In the absence of word or action from London, he had made yet more pleas for provisions—“I hear nothing of my victuals and munition this night here, I will gallop to Dover to see what may be there, or else we shall starve”—but they went unanswered, as did his requests for the seamen to be paid the wages owing to them so they could at least buy food for themselves. He reported “the great discontentments of men here . . . who well
hoped after this so good service, to have received their whole pay, and find it to come but this scantly among them.” “There is a number of poor men of the coast towns—I mean the mariners—that cry out for money, and they know not where to be paid. I have given them my word and honour that either the towns shall pay them or I will see them paid. If I had not done so, they had run away from Plymouth by thousands. I hope there will be care had of it.” The only reply he provoked from Elizabeth or her Council was a memorandum from Burghley, his resolve now perhaps stiffened by the return of his royal mistress, that in its smug complacency in the face of human suffering must have driven Howard and his fellow commanders to helpless fury. “To spend in time convenient is wisdom. To continue charges without needful cause brings repentance. To hold on charges without knowledge of the certainty thereof, and of means how to support them is lack of wisdom.” 24
The crews of the merchant ships fared even more dismally than those of the Queen’s galleons. “These unfortunate men were, in word as well as deed, deserted by everyone.” While the seamen starved on the docksides, their captains and ship owners made desperate but unsuccessful pleas for payment of money owing.

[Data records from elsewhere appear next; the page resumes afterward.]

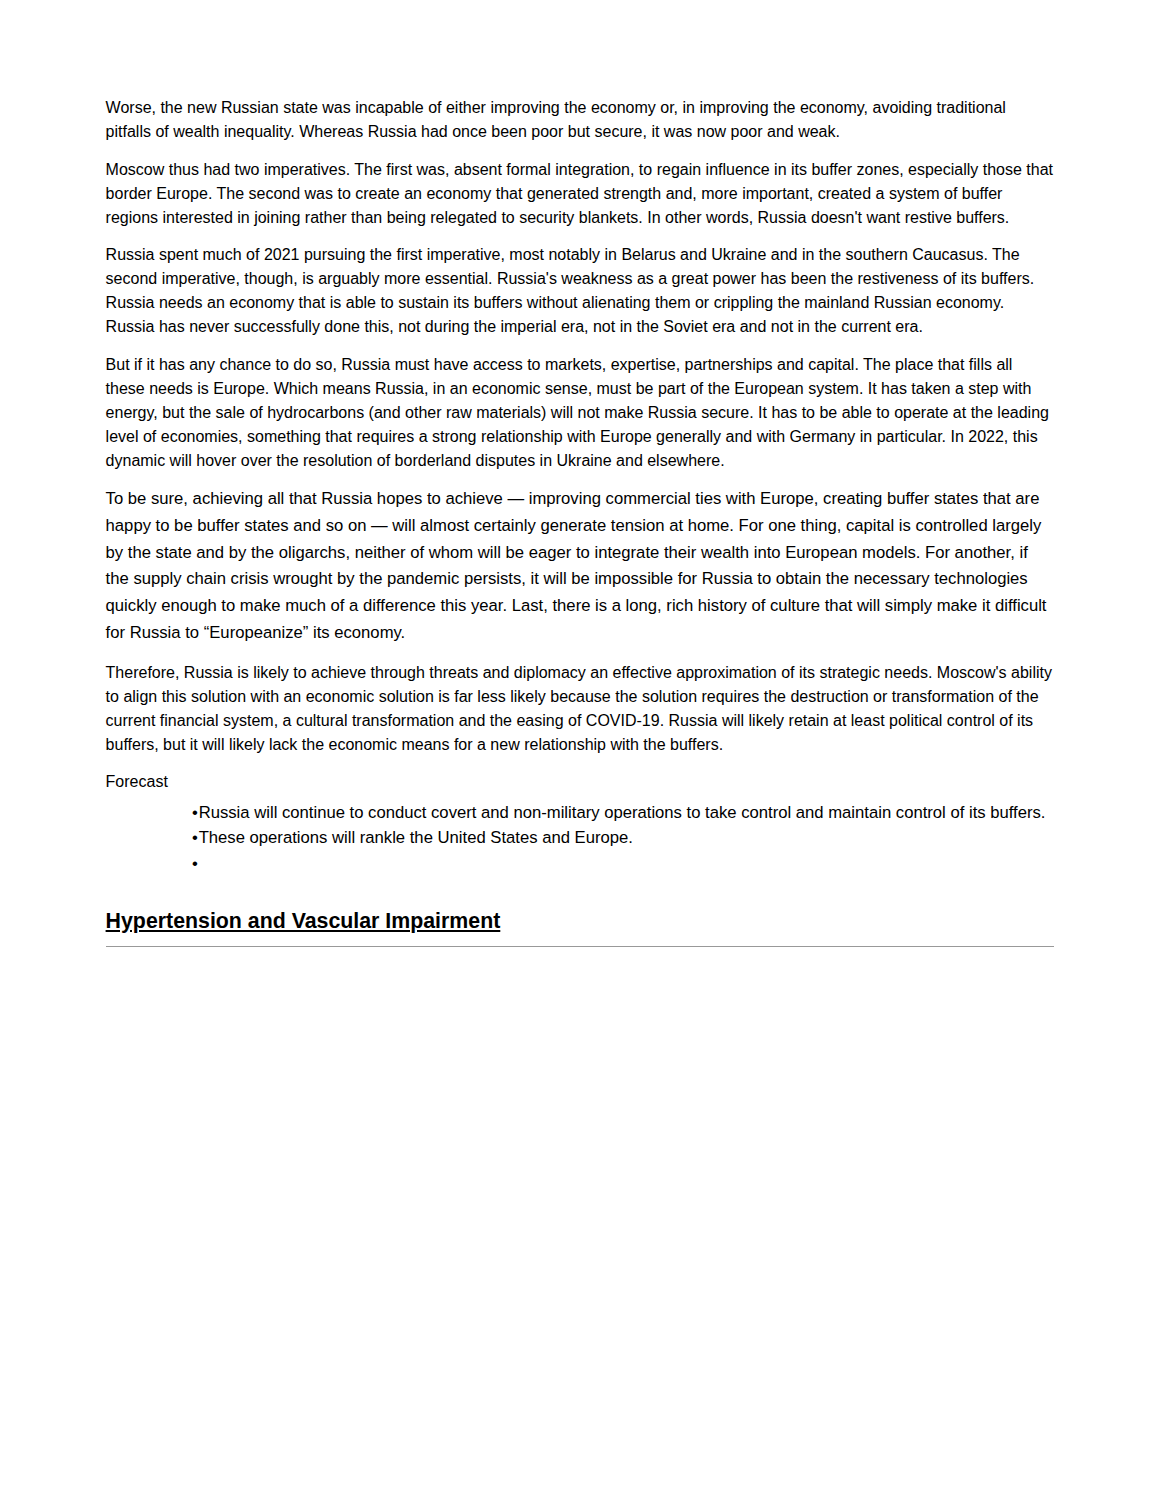Worse, the new Russian state was incapable of either improving the economy or, in improving the economy, avoiding traditional pitfalls of wealth inequality. Whereas Russia had once been poor but secure, it was now poor and weak.
Moscow thus had two imperatives. The first was, absent formal integration, to regain influence in its buffer zones, especially those that border Europe. The second was to create an economy that generated strength and, more important, created a system of buffer regions interested in joining rather than being relegated to security blankets. In other words, Russia doesn't want restive buffers.
Russia spent much of 2021 pursuing the first imperative, most notably in Belarus and Ukraine and in the southern Caucasus. The second imperative, though, is arguably more essential. Russia's weakness as a great power has been the restiveness of its buffers. Russia needs an economy that is able to sustain its buffers without alienating them or crippling the mainland Russian economy. Russia has never successfully done this, not during the imperial era, not in the Soviet era and not in the current era.
But if it has any chance to do so, Russia must have access to markets, expertise, partnerships and capital. The place that fills all these needs is Europe. Which means Russia, in an economic sense, must be part of the European system. It has taken a step with energy, but the sale of hydrocarbons (and other raw materials) will not make Russia secure. It has to be able to operate at the leading level of economies, something that requires a strong relationship with Europe generally and with Germany in particular. In 2022, this dynamic will hover over the resolution of borderland disputes in Ukraine and elsewhere.
To be sure, achieving all that Russia hopes to achieve — improving commercial ties with Europe, creating buffer states that are happy to be buffer states and so on — will almost certainly generate tension at home. For one thing, capital is controlled largely by the state and by the oligarchs, neither of whom will be eager to integrate their wealth into European models. For another, if the supply chain crisis wrought by the pandemic persists, it will be impossible for Russia to obtain the necessary technologies quickly enough to make much of a difference this year. Last, there is a long, rich history of culture that will simply make it difficult for Russia to “Europeanize” its economy.
Therefore, Russia is likely to achieve through threats and diplomacy an effective approximation of its strategic needs. Moscow's ability to align this solution with an economic solution is far less likely because the solution requires the destruction or transformation of the current financial system, a cultural transformation and the easing of COVID-19. Russia will likely retain at least political control of its buffers, but it will likely lack the economic means for a new relationship with the buffers.
Forecast
Russia will continue to conduct covert and non-military operations to take control and maintain control of its buffers.
These operations will rankle the United States and Europe.
Hypertension and Vascular Impairment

Anthony Potts, owner of two ships “lately employed in Her Majesty’s service . . . with victuals and the wages” of 100 men employed in them, had been “a continual suitor unto your Honours the space of six weeks past for such money as is due unto him, as well his great cost and intolerable expenses as also to the utter undoing of him and his for ever, by reason of his great charge and absence.” The captains of Sandwich and Dover also complained that for four months they and their men had “dutifully and faithfully served Her Majesty . . . at their own great and excessive cost and charges . . . It may therefore please your Honour to grant speedy order for pay to be made . . . the great outcries and pitiful complaints of the poor needy mariners and soldiers, daily made for want thereof, cannot otherwise be relieved and appeased.” Thomas Fleming, the man who had brought the first news of the sighting of the Armada, also sought payment for himself and his thirty-six men for “victuals . . . wages . . . loss of cables, anchors and masts, amounts to the sum of £70 at the least.” Compensation for the vessels used as fireships was paid rather more quickly, probably on the grounds that if the Armada returned, fireships might again be needed and none would provide them if they knew they would not be compensated. In October Drake collected £1,000 for his 200-ton ship, the Thomas of Plymouth, and Hawkins £600 for “the Bark Bond of the burden of 150 tons,” though an attempt by Thomas Meldrun to claim additional sums for the cost of six tons of beer, biscuit, beef and other provisions allegedly left aboard his fireship, the Elizabeth of Lowestoft, proved less successful.